Posted by Ed Darrell on November 12, 2004 2:51 PM

One of the really striking things about the Discovery Institute press releases for this trial, and for the past six months, is how completely they are ignored by all but the most wacky press. DI is at it again today, and again today the release is being ignored by everyone.

Not quite the voice crying in the wilderness, but a case where everyone – and I mean everyone – tells the crier that it would be better for all concerned were he to get to a wilderness to do the crying …

Posted by Jon H on November 13, 2004 9:13 AM

“He (Stickle) was testifying for  CCSD because they write his paychecks.”

Not for much longer, if the creationists have their way, I’d bet. They’ve got a man date now, and all that.

Posted by Kiteman on November 14, 2004 4:35 PM

I’ve just come across this story, thanks to the science messagebaords at BBC.co.uk - I am appalled!

It’s this kind of case, where creationists try and invegle their mythology onto the curriculum in the guise of science that is making the American education system the laughing stock of the planet.

(BTW, I am a science teacher in the UK)

Posted by Mark Bailey on November 19, 2004 9:04 AM

Hi,

I would like to echo the comments of “freelunch” among others.

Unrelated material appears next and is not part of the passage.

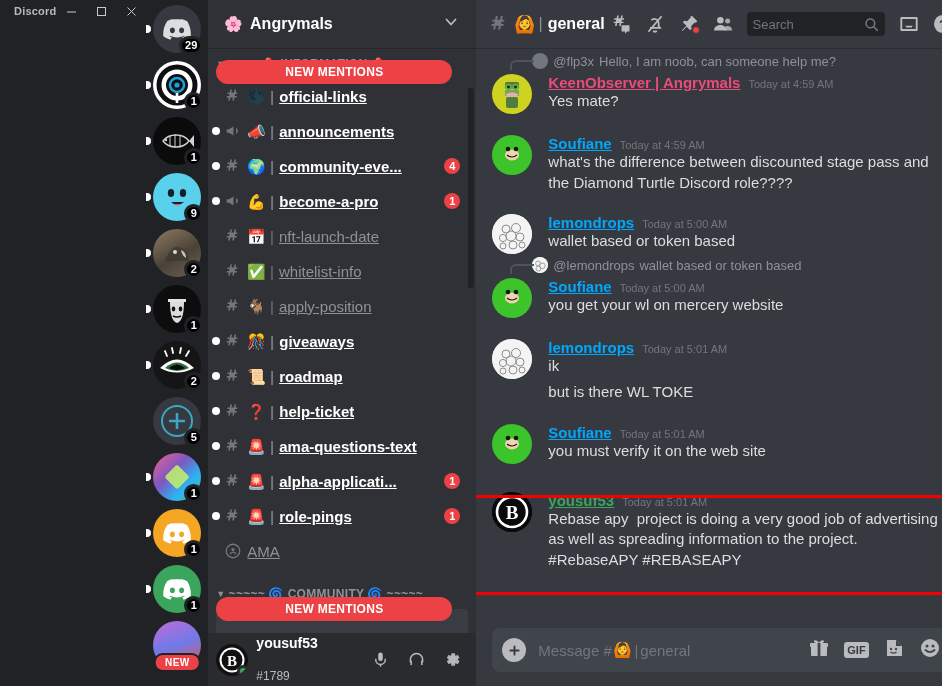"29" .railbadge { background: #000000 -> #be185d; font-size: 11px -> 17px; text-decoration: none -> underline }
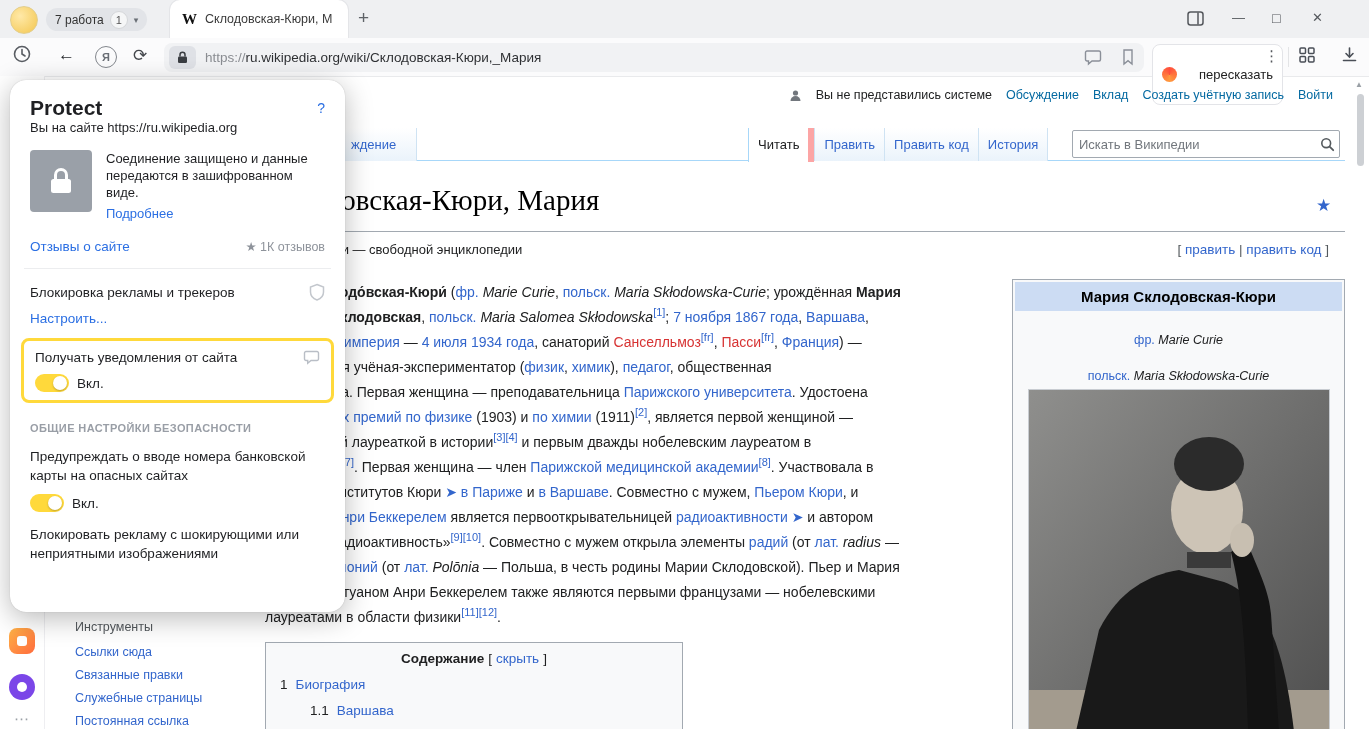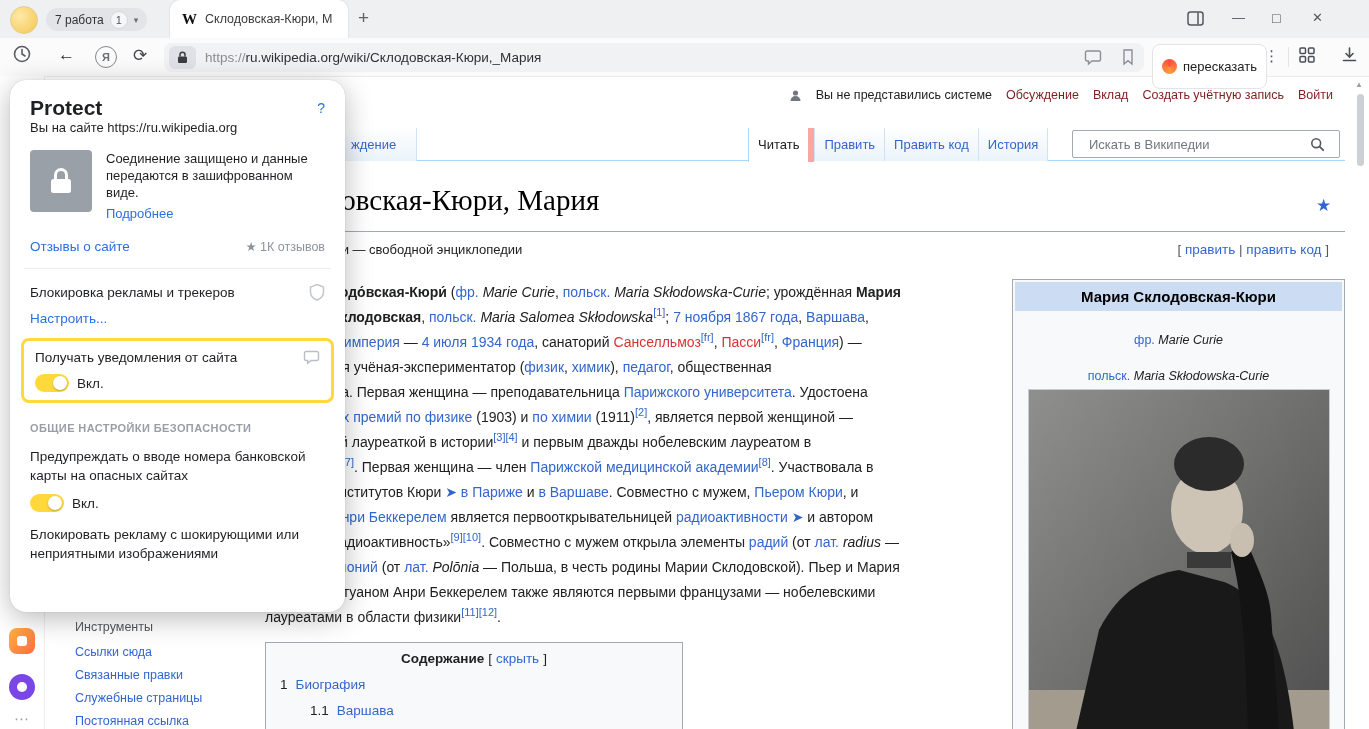"пересказать" .retell { gap: 6px -> 22px; padding: 8px 9px -> 16px 9px }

I am not American, but of UK origin living in the UK, although I have friends who are American or who are British, living in America. I am another who finds this anti-science leaning from otherwise intelligent people extremely difficult to believe, still less understand.

Best wishes for the remainder of this trial.

Posted by Brad Kramer on November 19, 2004 11:41 AM

This is crazy. You guys claim that the creationists are closed-minded, and you refuse to consider that evolution might not be as scientifically sound as you would like. You dont even LOOK at the evidence with an open mind. You will never accept that evolutionists dont have a monopoly on origins truth. You’re trying to strangle evolutionary dissent Inquisition-style. Shame on you.
Furthermore, there is nothing religious about saying that evolution is not a proven fact. I dont see the word god, or anything even remotely close to it. How is it that anything except evolution is branded as religious? Teaching that evolution is a proven fact is intellectually dishonest, and you know it.

Posted by Reed on November 19, 2004 5:28 PM

Kramer wrote:

You dont even LOOK at the evidence with an open mind.

Really, now? I’ve been dealing with creationists for a long time and have yet to encounter any evidence that questions evolution. If you want to give it a try, start with what you think is the one piece of evidence that questions evolution.

Teaching that evolution is a proven fact is intellectually dishonest, and you know it.

So you are one of those rare people who believes that populations of organisms don’t change?